After returning from Australia, Thoiba worked for the Maldives Red Crescent and Maldives Sports Corporation Ltd. She engages with Maldives Australia Alumni and participates in activities the alumni association organises. In 2017, she received partial funding from the Australia Awards Innovation Challenge for a project on the root causes of radicalisation for women and youth. This entailed a 3-month ethnographic field research that included travel to Kaafu, Seenu and Gaaf Alifu atolls in the Maldives, giving her further insight into the nuances and complexities of island living, opportunities and social life. Her study highlighted themes of identity, politics and the impacts of modernity. This research was presented at the Regional Alumni Workshop in Dhaka, Bangladesh, in 2017 as crucial data in shaping policy interventions to strengthen the role of women and youth in community building.
In 2018, Thoiba completed a Master of Science by Research in Social Anthropology at the University of Edinburgh, United Kingdom. While undertaking her degree, she took the opportunity to tutor undergraduate social anthropology students at the university.
The skills and knowledge she gained from her Australia Awards experience remain very relevant to Thoiba’s career. She joined the United Nations Office on Drugs and Crime (UNODC) in early 2020, as the Programme Coordinator in the Maldives Programme Office, in the midst of the COVID-19 pandemic.
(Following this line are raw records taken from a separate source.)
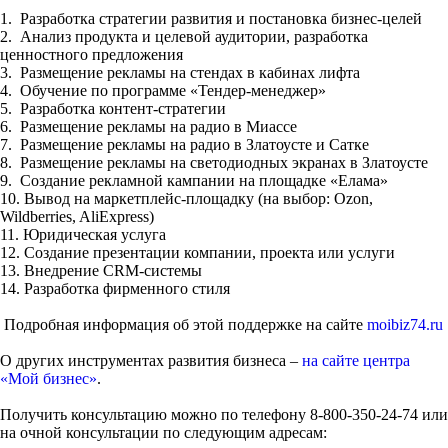
1. Разработка стратегии развития и постановка бизнес-целей
2. Анализ продукта и целевой аудитории, разработка
ценностного предложения
3. Размещение рекламы на стендах в кабинах лифта
4. Обучение по программе «Тендер-менеджер»
5. Разработка контент-стратегии
6. Размещение рекламы на радио в Миассе
7. Размещение рекламы на радио в Златоусте и Сатке
8. Размещение рекламы на светодиодных экранах в Златоусте
9. Создание рекламной кампании на площадке «Елама»
10. Вывод на маркетплейс-площадку (на выбор: Ozon,
Wildberries, AliExpress)
11. Юридическая услуга
12. Создание презентации компании, проекта или услуги
13. Внедрение CRM-системы
14. Разработка фирменного стиля
Подробная информация об этой поддержке на сайте
moibiz74.ru
О других инструментах развития бизнеса –
на сайте центра
«Мой бизнес»
.
Получить консультацию можно по телефону 8-800-350-24-74 или
на очной консультации по следующим адресам: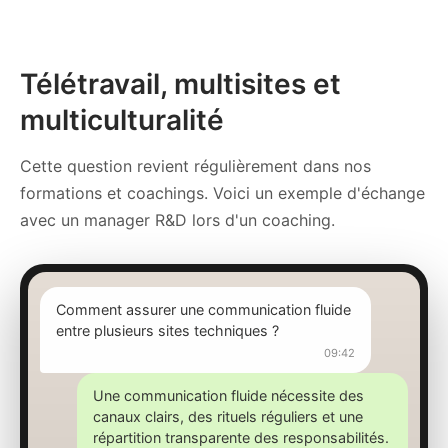
Télétravail, multisites et
multiculturalité
Cette question revient régulièrement dans nos
formations et coachings. Voici un exemple d'échange
avec un manager R&D lors d'un coaching.
Comment assurer une communication fluide
entre plusieurs sites techniques ?
09:42
Une communication fluide nécessite des
canaux clairs, des rituels réguliers et une
répartition transparente des responsabilités.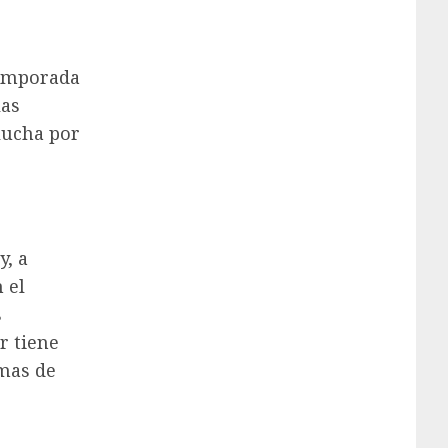
 temporada
las
 lucha por
y, a
 el
s
r tiene
emas de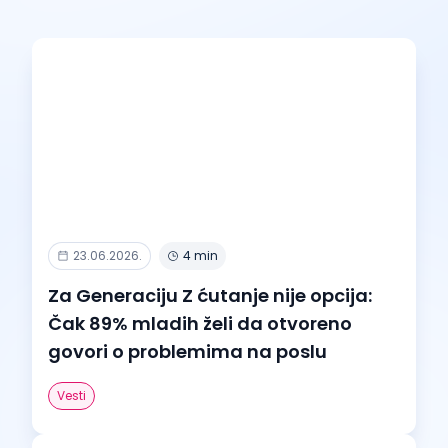
23.06.2026.
4 min
Za Generaciju Z ćutanje nije opcija:
Čak 89% mladih želi da otvoreno
govori o problemima na poslu
Vesti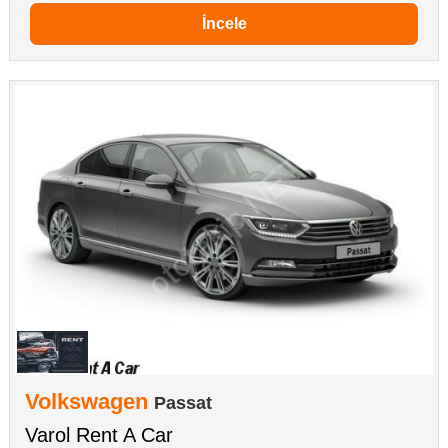
İncele
Volkswagen
Passat
Varol Rent A Car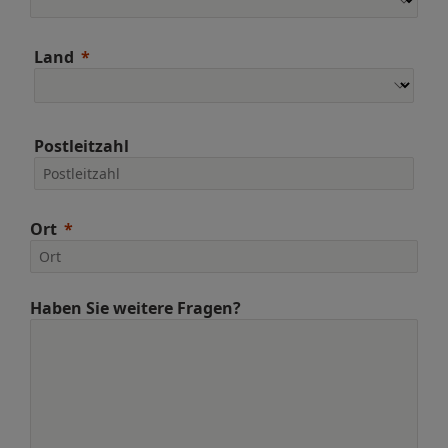
Land
Postleitzahl
Ort
Haben Sie weitere Fragen?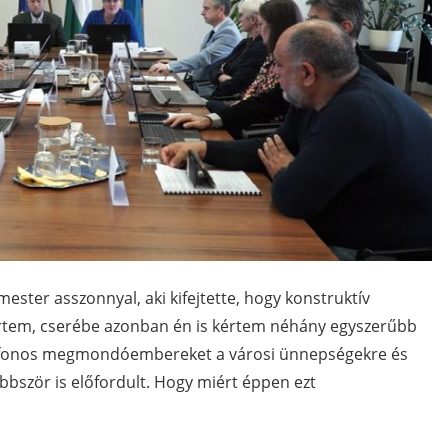
mester asszonnyal, aki kifejtette, hogy konstruktív
gértem, cserébe azonban én is kértem néhány egyszerűbb
egafonos megmondóembereket a városi ünnepségekre és
ször is előfordult. Hogy miért éppen ezt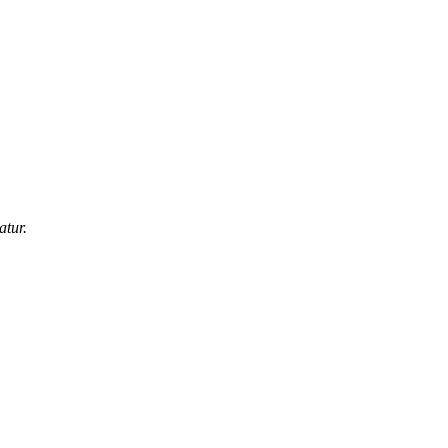
atur.
.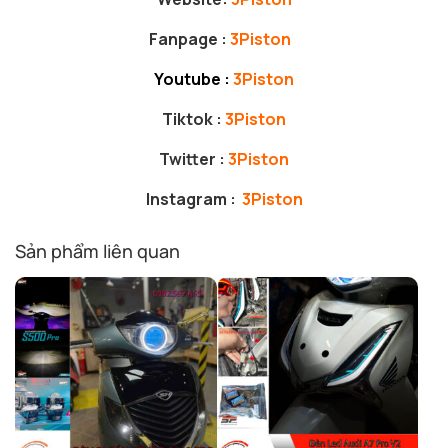
Fanpage :
3Piston
Youtube :
3Piston
Tiktok :
3Piston
Twitter :
3Piston
Instagram :
3Piston
Sản phẩm liên quan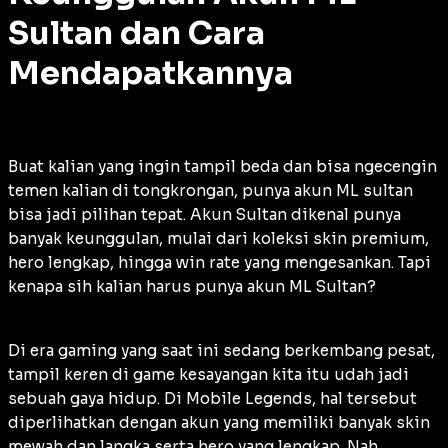
Sultan dan Cara
Mendapatkannya
Buat kalian yang ingin tampil beda dan bisa ngecengin
temen kalian di tongkrongan, punya akun ML sultan
bisa jadi pilihan tepat. Akun Sultan dikenal punya
banyak keunggulan, mulai dari koleksi skin premium,
hero lengkap, hingga win rate yang mengesankan. Tapi
kenapa sih kalian harus punya akun ML Sultan?
Di era gaming yang saat ini sedang berkembang pesat,
tampil keren di game kesayangan kita itu udah jadi
sebuah gaya hidup. Di Mobile Legends, hal tersebut
diperlihatkan dengan akun yang memiliki banyak skin
mewah dan langka serta hero yang lengkap. Nah,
In this role, she helped to establish a UNODC office in the Maldives; implement projects in the areas of criminal justice, counter-terrorism and prison reform; and advocate at high levels for the Nelson Mandela Rules.
She has now left her post at UNODC and is currently working at the Australian High Commission – Sri Lanka & Maldives as a consultant Research and Information Officer, while pursuing her PhD in Social and Cultural Anthropology. She remains committed to carrying out meaningful work that makes a lasting contribution to vulnerable communities in her country.
“I want to give back to the community by giving a voice to the most vulnerable and marginalised, especially youth and women from the remote islands. I have always been interested in addressing the problem of drugs and crime as it relates to youth and, importantly, for women, who are disproportionately affected within the justice system. Through my research work, I want to be able to shed some light on the nuances of this country, on its diverse socio-cultural elements,” she says. “I strongly believe that when you build and empower the youth and women in a community, you create a solid foundation for the future, and that is the biggest investment we can make today.”